Vivo uma paixão muito séria com alguém casado que se mudou para a minha casa, mas que continua por humanidade e bom carácter a apoiar a ex-mulher em tudo. Continuam a ter uma vida de fachada porque os pais dele não podem saber (sao velhos) de nada. Isto implica que todos os encontros familiares, com amigos, aniversários, festas diversas, tudo se mantém igual ao que era dantes na vida dele. Portanto há muitos dias em que não está comigo, voltando sempre, porém, cheio de saudade e desejo de me ver. Somos muito felizes e em tudo estamos bem. Há anos que nos esperávamos um ao outro e só depois dos filhos casados e de eu ter enviuvado se tornou possível o nosso encontro, que dura há dois anos e meio. Aquilo que me parecia fácil começa agora a pesar-me. Não gostaria que me fizessem o que eu, afinal, estou a fazer - tirar alguém do seu meio e da sua vida, rotineira embora, mas vida aparentemente''normal''como há muitas por aí... Hesito entre manter a relação e acabar com grande desgosto meu e dele. Acresce uma terrivel doença dele diagnosticada há pouco e que me tira a hipótese de repor por falta de coragem as coisas nestes termos: como não gosto de viver 'assim', segue a tua vida. Aliás, já o tentei e o sofrimento de ambos não se descreve. Voltamos sempre aos braços um do outro, felizes e sinceros. No presente os apelos de que eu sou a 'vida' e que a minha falta é o desespero têm-me feito manter o que na minha geração sempre se chamou 'vida dupla'. O remorso e aquele sentimento de culpa, a sensação de que do lado dele ninguém tem noção deste amor e felicidade que ele vive comigo, andam a fazer-me sofrer. Temos ambos cerca de 60 anos e a familia (mulher e filhos) dele sabe da situação. Mas eu questiono-me muito sobre o meu papel. O meu filho e meus familiares aceitam bem porque já perceberam a situação e a sinceridade que há nela. Mas eu sofro bastante e todos os dias me atormento. Apesar de tudo, eu sei que aquela mulher espera sempre o regresso do marido!! Pode ajudar-me Sr.ª Doutora?
A.


Expressou com grande clareza as emoções por que tem passado. Deduzo que não tenha sido, nem esteja a ser, um processo fácil.

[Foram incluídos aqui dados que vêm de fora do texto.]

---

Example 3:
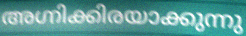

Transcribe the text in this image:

അഗ്നിക്കിരയാക്കുന്നു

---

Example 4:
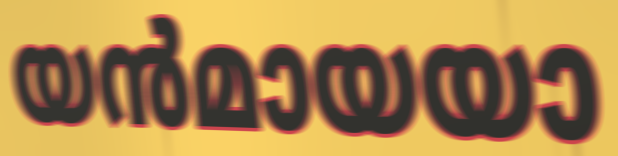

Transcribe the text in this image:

യൻമായയാ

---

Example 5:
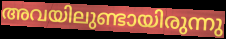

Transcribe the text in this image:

അവയിലുണ്ടായിരുന്നു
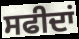
ਸਫੀਦਾਂ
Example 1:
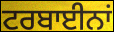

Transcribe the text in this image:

ਟਰਬਾਈਨਾਂ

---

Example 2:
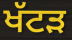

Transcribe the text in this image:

ਖੱਟੜ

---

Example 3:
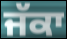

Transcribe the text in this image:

ਜੱਕਾ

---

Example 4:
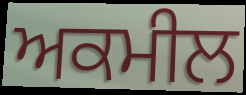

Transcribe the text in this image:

ਅਕਮੀਲ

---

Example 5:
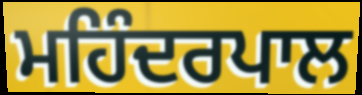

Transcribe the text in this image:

ਮਹਿੰਦਰਪਾਲ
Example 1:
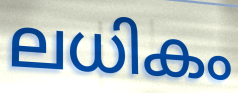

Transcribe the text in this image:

ലധികം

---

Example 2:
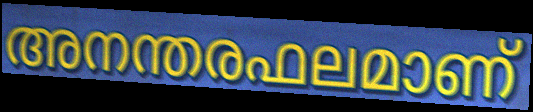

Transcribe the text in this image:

അനന്തരഫലമാണ്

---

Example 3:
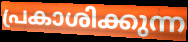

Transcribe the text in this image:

പ്രകാശിക്കുന്ന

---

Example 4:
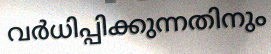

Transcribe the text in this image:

വർധിപ്പിക്കുന്നതിനും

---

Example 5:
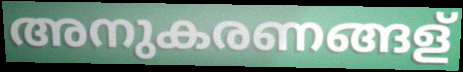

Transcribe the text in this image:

അനുകരണങ്ങള്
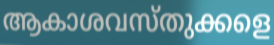
ആകാശവസ്തുക്കളെ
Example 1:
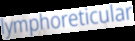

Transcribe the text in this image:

lymphoreticular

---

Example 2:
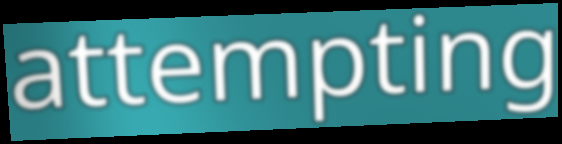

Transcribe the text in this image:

attempting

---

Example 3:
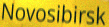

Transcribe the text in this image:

Novosibirsk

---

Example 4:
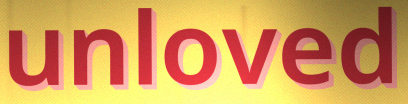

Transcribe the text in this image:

unloved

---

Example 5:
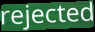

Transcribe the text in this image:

rejected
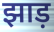
झाड़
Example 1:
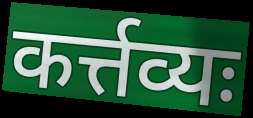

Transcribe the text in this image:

कर्त्तव्यः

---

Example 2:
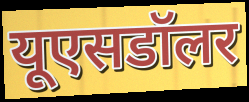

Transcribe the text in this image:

यूएसडॉलर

Também não posso deixar de assinalar que este tipo de situações - a que chama de vida dupla - são muito mais frequentes do que se possa imaginar. Independentemente da idade das pessoas envolvidas, nunca é algo que se revele orgulhosamente, pelo que, na maior parte dos casos, as pessoas sofrem em silêncio. Louvo, por isso, o facto de se sentir compreendida pelos seus filhos. Acredite que é um grande apoio.

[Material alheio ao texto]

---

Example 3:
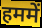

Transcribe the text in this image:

हममें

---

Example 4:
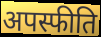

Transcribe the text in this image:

अपस्फीति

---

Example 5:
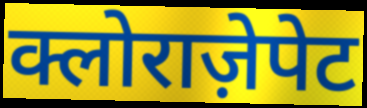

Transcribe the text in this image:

क्लोराज़ेपेट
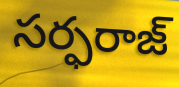
సర్ఫరాజ్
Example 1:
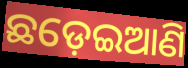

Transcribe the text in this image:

ଛଡ଼େଇଆଣି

Não posso concordar consigo quando diz que está a "tirar alguém do seu meio e da sua vida". Na verdade, não está a tirar ninguém da sua vida. Cada um faz as suas escolhas, e o seu companheiro também está a fazer a sua. Escolheu ficar consigo, ainda que nestas circunstâncias. Importa saber se a Senhora está feliz com a escolha que fez. Terá passado com toda a certeza por muitas angústias ao longo de todo o tempo e saberá melhor do que ninguém que não há alternativas perfeitas. Cada caminho à sua disposição implica perdas e ganhos e é desse equilíbrio que pode resultar a sua decisão.

Neste processo é fundamental que dê voz às suas próprias necessidades e aos seus sentimentos. É certo que aos olhos da família do seu companheiro a Senhora é vista como a fonte dos problemas. Mas essa perspectiva é baseada na dor provocada pelo fim daquele casamento. O distanciamento permite ver tudo com maior discernimento. E a verdade é que não existe nenhum culpado.

Quanto maior for a honestidade e a transparência, maior será a serenidade de todos.